Obama non salva le Borse Milano brucia 15 miliardi
MILANO — Agosto comincia nel peggiore dei modi sui mercati con nuovi pesanti ribassi sui listini europei, spaventati dai dati cattivi sull’industria americana, nonostante l’accordo sul tetto del debito Usa trovato domenica notte a Washington. Milano, con un crollo del 3,87%, è stata ancora una volta maglia nera d’Europa. Eppure la giornata era cominciata con il segno più, grazie all’annuncio del presidente Barak Obama sul compromesso raggiunto tra Democratici e Repubblicani per evitare il default negli Stati Uniti. Dopo i rialzi sui mercati asiatici, anche le Borse del Vecchio Continente hanno cominciato bene, con un inzio sprint per Milano, la migliore, in volo del 1,9%. Poi, a metà seduta, in attesa dell’apertura di Wall Street, il vento ha girato.
Piazza Affari è passata in negativo, appesantita dalla caduta dei titoli bancari, seguita da Madrid e Lisbona. A New York, l’avvio positivo però è stato fermato, dopo appena un’ora di contrattazione, dal dato sulla frenata dell’industria manifatturiera americana. E sui mercati europei è tornata la paura, con Milano arrivata a perdere anche il 4%. A fine giornata anche Londra è scesa dello 0,70%, Madrid ha perso il 3,24%, Francoforte il 2,86%, Parigi il 2,31%. Mentre sul finale a Wall Street il Dow Jones ha ridotto le perdite (-0,09%) e il listino tecnologico ha terminato a -0,43%.
In Piazza Affari, che ieri ha bruciato quasi 15 miliardi di capitalizzazione, si è salvata soltanto Campari (+0,61%); sono crollate invece le banche, più volte sospese per eccesso di ribasso, con Ubi, Montepaschi, Intesa Sanpaolo e Banco Popolare in ribasso di oltre il 7%, mentre Fonsai è stata il titolo peggiore (-9,19%).

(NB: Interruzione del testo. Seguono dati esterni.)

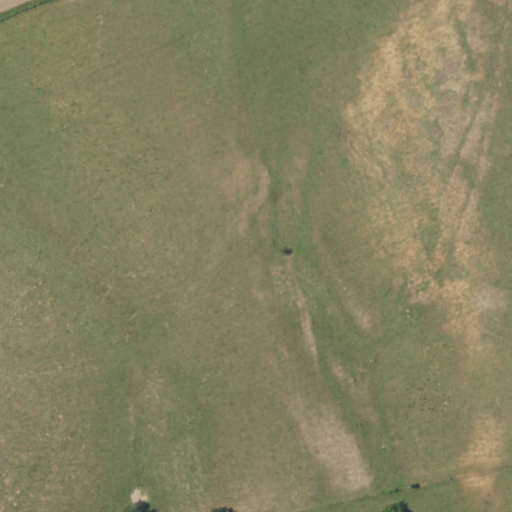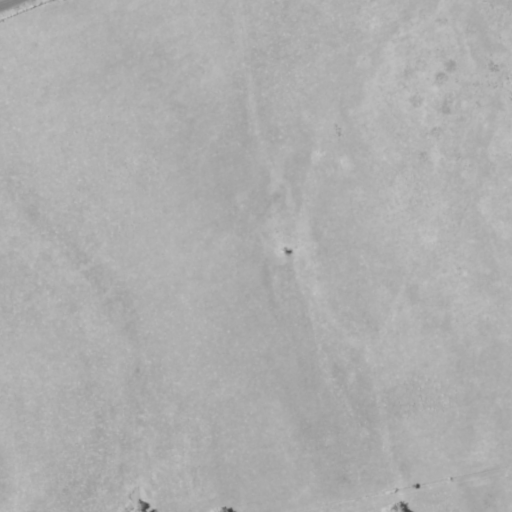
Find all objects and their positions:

Le tensioni si sono riflesse subito sui titoli di Stato e il differenziale (spread) tra i Btp e i Bund tedeschi ha segnato un nuovo record salendo a 358 punti, aggravando l’onere di finanziamento del debito pubblico italiano e accorciando ancora la distanza con i titoli spagnoli a 10 anni, che con uno spread di 377 punti fruttano un rendimento del 6,23%contro il 6,04%dei titoli italiani.

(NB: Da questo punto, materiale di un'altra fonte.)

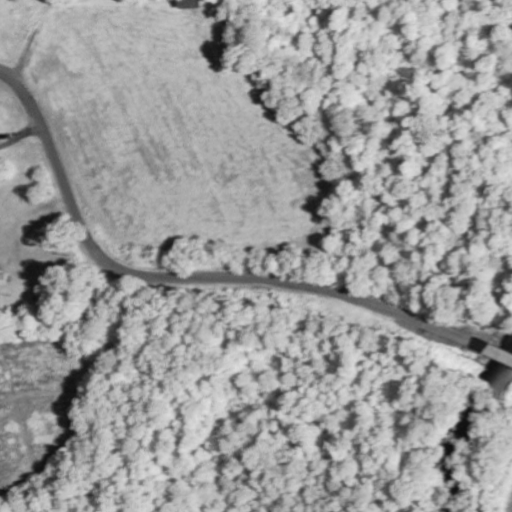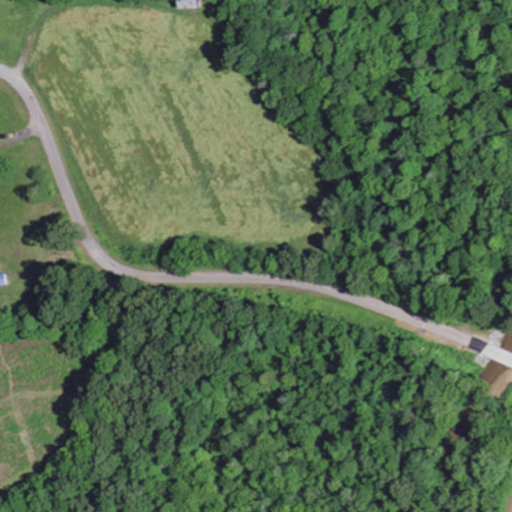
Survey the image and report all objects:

Che cosa è successo ieri? Dopo la buona partenza del mattino sui mercati si sono diffusi timori che alla Camera dei Rappresentanti potessero sorgere intoppi sull’accordo raggiunto sul debito Usa. Ma anche il dubbio che il compromesso possa non bastare a scongiurare il declassamento del debito sovrano da parte delle agenzie di rating. «La possibilità di un downgrade americano è ancora del 50%» , ha valutato l’analista del Credit Suisse, Ira Jersey, spiegando che i tagli proposti non sono sufficienti per S&P’s. E la possibilità che l’America possa perdere la tripla A, un evento inimmaginabile in passato, non fa che aumentare l’incertezza tra gli investitori di tutto il mondo, perché è un evento che cambia inevitabilmente gli equilibri globali.
Il problema vero, sulle due sponde dell’Atlantico, però resta la crescita debole. Ieri l’indice manifatturiero americano Ism di luglio era atteso a 54,9 punti dopo il 55,3 di giugno: invece, a sorpresa, è sceso a 50,9 punti, il progresso più lento negli ultimi due anni. L’economia è «quasi in stallo, mentre alcuni spingono testardamente per tagliare il deficit troppo rapidamente» . Ma così peggiorano le cose e «non fanno che alzare del 30%il rischio di una nuova recessione (double dip)» , ha scritto in un twitt l’economista Nouriel Roubini.
L’area dell’euro non va meglio: anche qui l’indice Pmi sulle imprese del manifatturiero ha confermato un rallentamento dell’attività a luglio ai minimi da quasi due anni.